# advice want to move from apartment but is it financially possible?



## cara mc k (26 Nov 2009)

Dear AAM,

I would like your advice on trying to move from my apartment.

Mortage is 138,000 balance, one wage is 63K permanent job, other person is  on jobseekers benefit approx 800 per month.  No loans or debts. 

savings of approx 100K


apartment when bought was 275K would love to move from the apartment to a house due to many reasons.  Not sure if we would get any mortgage due to one wage earner, and if we can sell the apartment for a reasonable price or is is better to rent, but then you have the hassle of this.

What do you think are best option is, would be reluctant to use all savings due to one person not working.

Many thanks
Cara Mc K


----------



## sadie (26 Nov 2009)

Sounds like you should sell first, then rent, then buy another property. 

Bank of Ireland calculator is saying a single person earning 63k can get a mortgage of 315k. 
Funnily enough, if you are jointly applying using the same calculator where person A earns 63k and Person B earns 0, you are only eligible for 283k of a mortgage. Obviously you would have to have sold your other place first. 

Would 283k plus a portion of your savings buy you what you want?

What are other similar apartments selling for. Have you rung a local estate agent to ask?


----------



## chlipps (26 Nov 2009)

I agree with sadie..sell first and then rent.. as you will have to sell to buy as wont get mortgage for apartment and house at same time

Also, rents are competitive at the moment so spend plenthy time picking your dream home... BTW.. have you children also to consider in the move?


----------



## jack2009 (26 Nov 2009)

Sell your apartment, then buy a house. Maybe even rent or if you can move in with relative/friends for a few months and save some money as house prices are going down and down for the immediate future for sure.


----------



## Bronte (27 Nov 2009)

This one is easy, sell, rent, buy.  Well done you on savings, mortgage level and good job.  Don't overstretch when you buy but I don't think you will.


----------



## gianni (27 Nov 2009)

jack2009 said:


> Sell your apartment, then buy a house. Maybe even rent or if you can move in with relative/friends for a few months and save some money as house prices are going down and down for the immediate future for sure.


 

Beware of advice from people who are certain which way house prices are going...


----------



## STEINER (27 Nov 2009)

cara mc k said:


> Mortage is 138,000 balance, one wage is 63K permanent job, other person is on jobseekers benefit approx 800 per month. No loans or debts.
> 
> savings of approx 100K
> 
> ...


 
It is important to do what you actually want to do.  To live in a house you will have to sell the apartment and presumably take a hit on the price, but this is what you need to do.  Don't spend the next 5 to ten years living in the apartment waiting. Jobseekers benefit won't last indefinitely, but savings of 100k and one permanent job of 63k is a decent cushion to approach any mortgage lender with.


----------



## Setanta12 (27 Nov 2009)

Would the maximum the OP be entitled to for a mortgage not be reduced by the level outstanding on the other mortgage ? Ie if he was enttiled to (say) 400k on the basis of earning/repayment capacity but then he had 150k outstanding on another mortgage, he would get a 250k mortgage ?


----------



## cara mc k (1 Dec 2009)

Thanks to all for your replies, my concern is that if selling we would have difificulty selling the apartment or have to reduce the price by a huge amount, what do others think of this.

thanks again 

Cara Mc K


----------



## sadie (1 Dec 2009)

It's a case of, if you need to sell then reduce the price to a price someone will buy it at.
You won't get another mortgage if you haven't sold the apartment so you've no choice really. 
The apartment market has the most overhang of for sale and unsold units, so a continued plentiful supply over the next few years will mean continued competition amongst people selling theirs. 

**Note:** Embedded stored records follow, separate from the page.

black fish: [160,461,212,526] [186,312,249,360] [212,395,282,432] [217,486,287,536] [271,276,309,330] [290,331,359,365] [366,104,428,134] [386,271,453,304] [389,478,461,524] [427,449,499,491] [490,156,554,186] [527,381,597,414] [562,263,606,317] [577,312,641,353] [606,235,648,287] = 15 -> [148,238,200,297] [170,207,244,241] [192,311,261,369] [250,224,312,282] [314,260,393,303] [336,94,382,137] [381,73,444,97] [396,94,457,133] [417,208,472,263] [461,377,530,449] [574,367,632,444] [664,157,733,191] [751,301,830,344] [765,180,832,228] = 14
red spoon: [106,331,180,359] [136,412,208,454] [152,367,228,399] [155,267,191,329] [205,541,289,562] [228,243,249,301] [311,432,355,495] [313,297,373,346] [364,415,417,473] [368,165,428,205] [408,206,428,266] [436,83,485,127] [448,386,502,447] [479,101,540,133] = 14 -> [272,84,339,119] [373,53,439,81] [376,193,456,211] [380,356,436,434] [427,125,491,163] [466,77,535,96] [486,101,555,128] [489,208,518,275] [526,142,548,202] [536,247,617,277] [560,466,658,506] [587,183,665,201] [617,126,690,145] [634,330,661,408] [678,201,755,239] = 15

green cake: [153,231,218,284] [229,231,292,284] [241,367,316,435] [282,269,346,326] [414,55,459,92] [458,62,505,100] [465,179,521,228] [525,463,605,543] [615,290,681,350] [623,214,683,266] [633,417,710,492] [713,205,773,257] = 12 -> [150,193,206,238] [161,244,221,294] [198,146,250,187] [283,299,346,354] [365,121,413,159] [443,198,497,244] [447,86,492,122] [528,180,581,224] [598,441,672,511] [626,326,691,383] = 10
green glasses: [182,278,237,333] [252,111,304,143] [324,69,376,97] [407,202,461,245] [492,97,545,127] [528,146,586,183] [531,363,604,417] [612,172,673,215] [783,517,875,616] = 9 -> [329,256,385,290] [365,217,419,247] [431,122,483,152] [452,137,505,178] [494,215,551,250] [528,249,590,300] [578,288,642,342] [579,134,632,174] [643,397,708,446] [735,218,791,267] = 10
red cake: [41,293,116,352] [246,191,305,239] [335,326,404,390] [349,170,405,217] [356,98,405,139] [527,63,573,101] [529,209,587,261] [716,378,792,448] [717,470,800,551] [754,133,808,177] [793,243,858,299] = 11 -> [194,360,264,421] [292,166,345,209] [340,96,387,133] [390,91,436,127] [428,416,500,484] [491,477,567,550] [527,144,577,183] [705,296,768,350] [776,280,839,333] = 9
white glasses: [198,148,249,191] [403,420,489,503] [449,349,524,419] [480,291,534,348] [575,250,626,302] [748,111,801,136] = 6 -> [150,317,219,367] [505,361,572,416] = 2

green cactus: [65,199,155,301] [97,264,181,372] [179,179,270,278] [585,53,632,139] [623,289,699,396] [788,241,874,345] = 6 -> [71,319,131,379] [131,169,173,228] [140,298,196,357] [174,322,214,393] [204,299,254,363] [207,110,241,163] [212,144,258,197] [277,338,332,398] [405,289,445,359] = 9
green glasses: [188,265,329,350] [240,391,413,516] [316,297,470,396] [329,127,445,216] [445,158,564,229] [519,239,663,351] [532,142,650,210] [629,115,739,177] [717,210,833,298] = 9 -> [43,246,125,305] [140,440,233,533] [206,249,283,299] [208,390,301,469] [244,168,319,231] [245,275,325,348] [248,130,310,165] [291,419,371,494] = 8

The only way you'll know is to put the apartment on the market.


----------



## Buddyg (1 Dec 2009)

gianni said:


> Beware of advice from people who are certain which way house prices are going...


 
Well everybodies net income is going to be at least 5-10% down in the next 6 months so I think you can take it as fact which direction house prices are going.


----------



## rmelly (17 Dec 2009)

Buddyg said:


> Well everybodies net income is going to be at least 5-10% down in the next 6 months so I think you can take it as fact which direction house prices are going.


 
That's the first I've heard of this...


----------



## Firefly (23 Dec 2009)

Could you rent your appt? A mortgage of 138k would be approx 700pm - if the rent  could cover this, you may still be able to buy a house with your 100k depending on the PP of the house you have in mind.


----------



## Buddyg (23 Dec 2009)

Don't factor jobseekers benefit into things either. That will end soon enough.


----------